Sterling stood firm yesterday in what was a dramatic day in the currency markets which was dominated by the start of the EU summit taking place in Brussels. The BoE kept rates unchanged and the asset purchase facility as expected, but it was Draghi's bombshell of no more bond purchasing which battered the euro, keeping sterling above the 1.17 handle. Now to the EU summit: The French are apparently blaming Cameron for the EU summit talks breaking down. Were they expecting him to sign not only his own but London's death warrant as well? It appears Sarkozy has a bigger date on the horizon than Xmas and it is the pending French election's he is counting number of sleeps for, rather than anything else. If however someone could give him a new easy route out with his electorate and send him another scapegoat we are sure he would be delighted. It won't be easy however, when you are looking around for someone to blame for an unravelling political experiment which is going to have disastrous economic consequences, nice easy scapegoats are difficult to find, especially ones that will just roll over and take it. Where's Jedward when you need them! Scary thing would be no scapegoat so need a major distraction. Having been buoyed from the summer excursion to Libya, some form of French international posturing with several miscreants high up the "possible" list could very much be on the cards.
Data 09.30: PPI m/m 0.3% from -0.8%


The euro did start out the afternoon yesterday with a small rally, as the markets digested a cut of 25 basis points on eurozone interest rates. Now you may think this should have dragged the euro lower, but  the markets had already priced this in. A cut of 50 basis points would have been the catalyst to send the single currency down, but it didn't happen. What was the big bombshell came in the statement by Draghi where he ruled out the bank increasing its SMP bond buys in at attempt to solve the sovereign debt crisis. This sent the euro tumbling across the board. Overnight has not really seen too much movement in currency markets as analysts digest the fallout from the EU not coming to a agreement by the '27 Club' to curb the debt crisis. Apparently Merkel and Sarkozy thought of this wonderful idea of how to bail the single currency out. they came up with an idea to impose a financial transaction tax to pay for the problems of the euro. Brilliant! Especially considering it would be a none eurozone country that pays for about 30% of it – namely the UK. Outstanding – they get to team up as Merkozy and put one over on DC (UK PM). Well, now we will see how the tug of war pans out as the EU summit continues today and well into the weekend.
Data: EU Summit All Day.


A quiet day for the dollar yesterday saw cable trade in a tight range and the greenback make some gains as the euro continued to undo itself and yet again continue to fail on sorting out its debt crisis. Initially there was some gain in risk appetite as markets gave the ECB some slack by cutting its interest rates, it was looking to get a grip on the situation. The dollar fell slightly against the majors, and the hope that the EU will sort out its mess that is the EURO, also lead to lower yielding currencies falling. Then the markets got a grip, realised the eurozone yet again failed to come to a agreement on what exactly needs doing, sending risk appetite to the hills. The dollar took back over a cent versus the single currency and had dropped under the $1.33 handle this morning. All eyes will be on the EU Summit which continues today for any kind of hint that the eurozone crisis will be sorted out.
Data 13.30: Trade Balance -43.5Bn from -43.1Bn.

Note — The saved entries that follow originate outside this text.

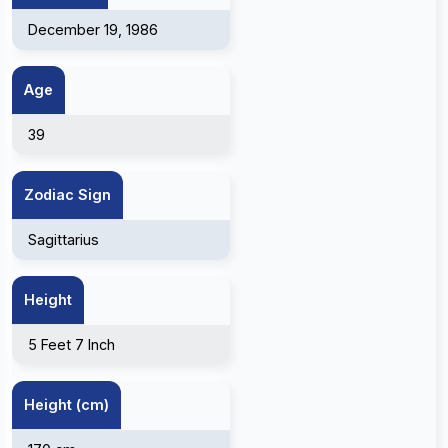
December 19, 1986
Age
39
Zodiac Sign
Sagittarius
Height
5 Feet 7 Inch
Height (cm)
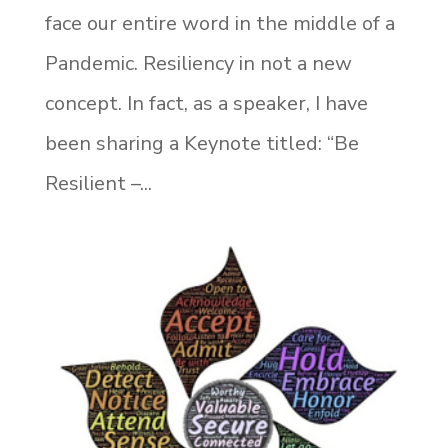
face our entire word in the middle of a
Pandemic. Resiliency in not a new
concept. In fact, as a speaker, I have
been sharing a Keynote titled: “Be
Resilient –...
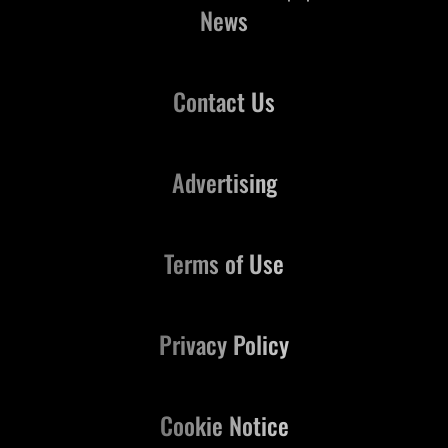
News
Contact Us
Advertising
Terms of Use
Privacy Policy
Cookie Notice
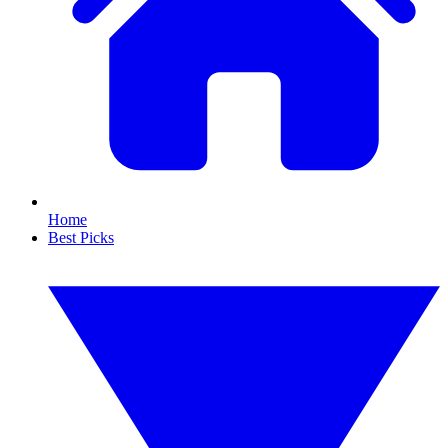
Home
Best Picks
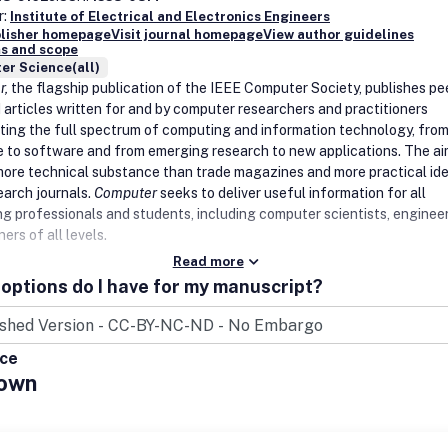
r:
Institute of Electrical and Electronics Engineers
blisher homepage
Visit journal homepage
View author guidelines
s and scope
er Science(all)
r,
the flagship publication of the IEEE Computer Society, publishes pe
 articles written for and by computer researchers and practitioners
ting the full spectrum of computing and information technology, fro
 to software and from emerging research to new applications. The aim
more technical substance than trade magazines and more practical id
earch journals.
Computer
seeks to deliver useful information for all
g professionals and students, including computer scientists, engineer
ners of all levels.
Read more
options do I have for my manuscript?
ice
own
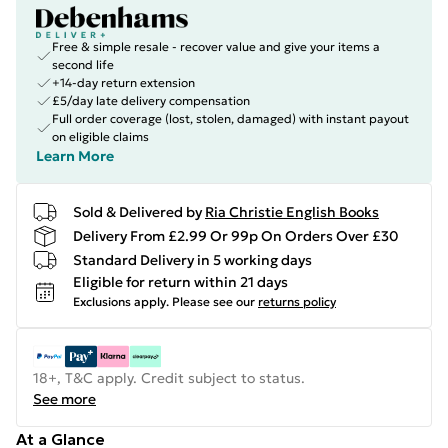
Free & simple resale - recover value and give your items a
second life
+14-day return extension
£5/day late delivery compensation
Full order coverage (lost, stolen, damaged) with instant payout
on eligible claims
Learn More
Sold & Delivered by
Ria Christie English Books
Delivery From £2.99 Or 99p On Orders Over £30
Standard Delivery in 5 working days
Eligible for return within 21 days
Exclusions apply.
Please see our
returns policy
18+, T&C apply. Credit subject to status.
See more
At a Glance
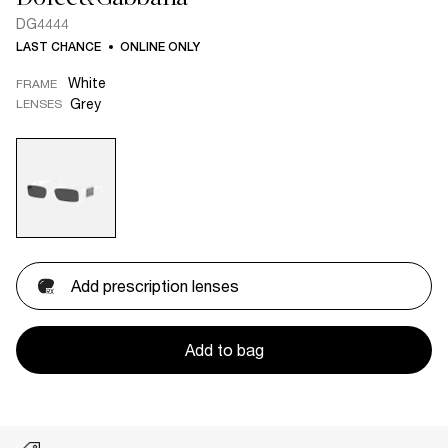
DG4444
LAST CHANCE
ONLINE ONLY
White
FRAME
Grey
LENSES
Add prescription lenses
Add to bag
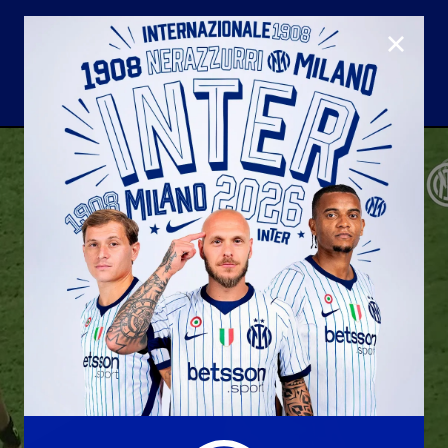
CLOSE
U23
Matchday programme
Hospitality
国际米兰青训学院
Away matches
Youth sector
Hospitality Virtual Tour
Parking
合作伙伴
社区
国际米兰俱乐部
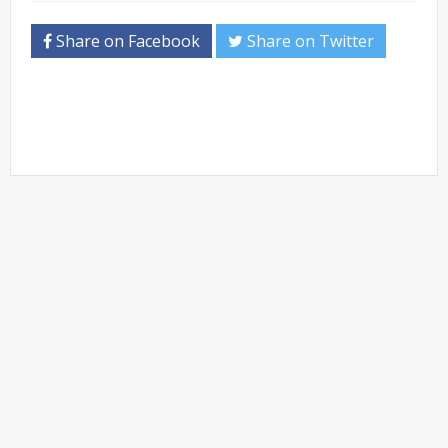
Share on Facebook
Share on Twitter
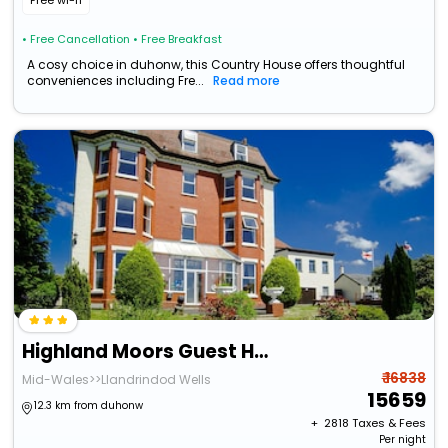
Free wi-fi
• Free Cancellation
• Free Breakfast
A cosy choice in duhonw, this Country House offers thoughtful
conveniences including Fre...
Read more
Highland Moors Guest House
₹ 16838
Mid-Wales>>Llandrindod Wells
15659
12.3 km from duhonw
+ ₹
2818
Taxes & Fees
Per night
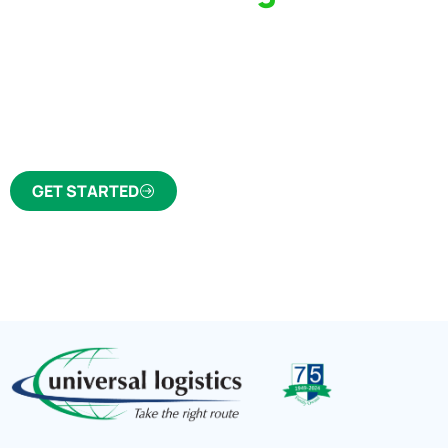
Partner Who Cares
Click the button below to find out why we’ve 
trusted freight forwarder and customs broker fo
GET STARTED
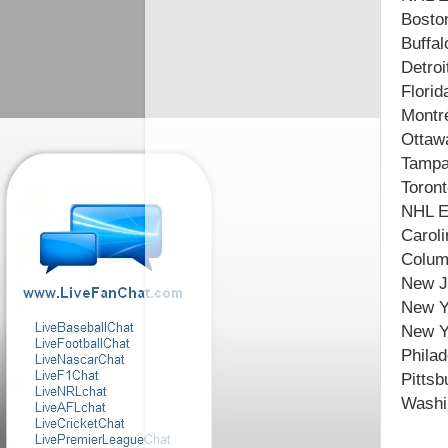
Boston
Buffal
Detroi
Florid
Montr
Ottaw
Tampa
Toront
NHL E
Caroli
Colum
New J
New Yo
New Y
Philad
Pittsb
Washin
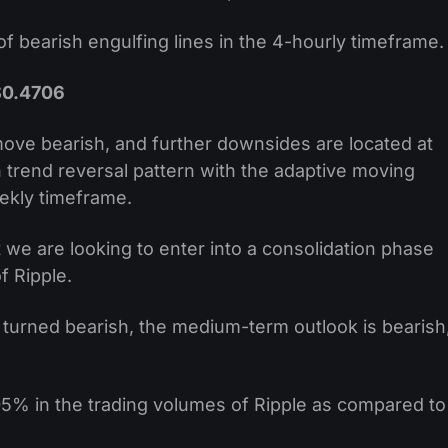
f bearish engulfing lines in the 4-hourly timeframe.
$0.4706
move bearish, and further downsides are located at
 trend reversal pattern with the adaptive moving
kly timeframe.
 we are looking to enter into a consolidation phase
f Ripple.
 turned bearish, the medium-term outlook is bearish
5% in the trading volumes of Ripple as compared to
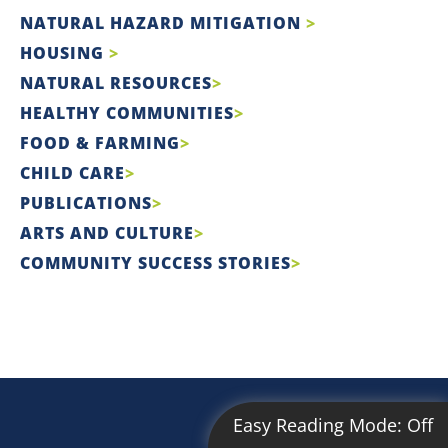
NATURAL HAZARD MITIGATION
HOUSING
NATURAL RESOURCES
HEALTHY COMMUNITIES
FOOD & FARMING
CHILD CARE
PUBLICATIONS
ARTS AND CULTURE
COMMUNITY SUCCESS STORIES
Easy Reading Mode:
Off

•    The Australian and New Zealand dollars fell to one-week lows on speculation a European summit will fail to push the region’s debt crisis toward a resolution, damping demand for higher-yielding assets. The so-called Aussie and kiwi headed for weekly declines after European Central Bank President Mario Draghi said he hadn’t signaled stepping up bond purchases to spur growth. European leaders battled into the night at the summit to halt two years of debt-driven turmoil in financial markets and dispel concerns the euro is on the brink of unraveling.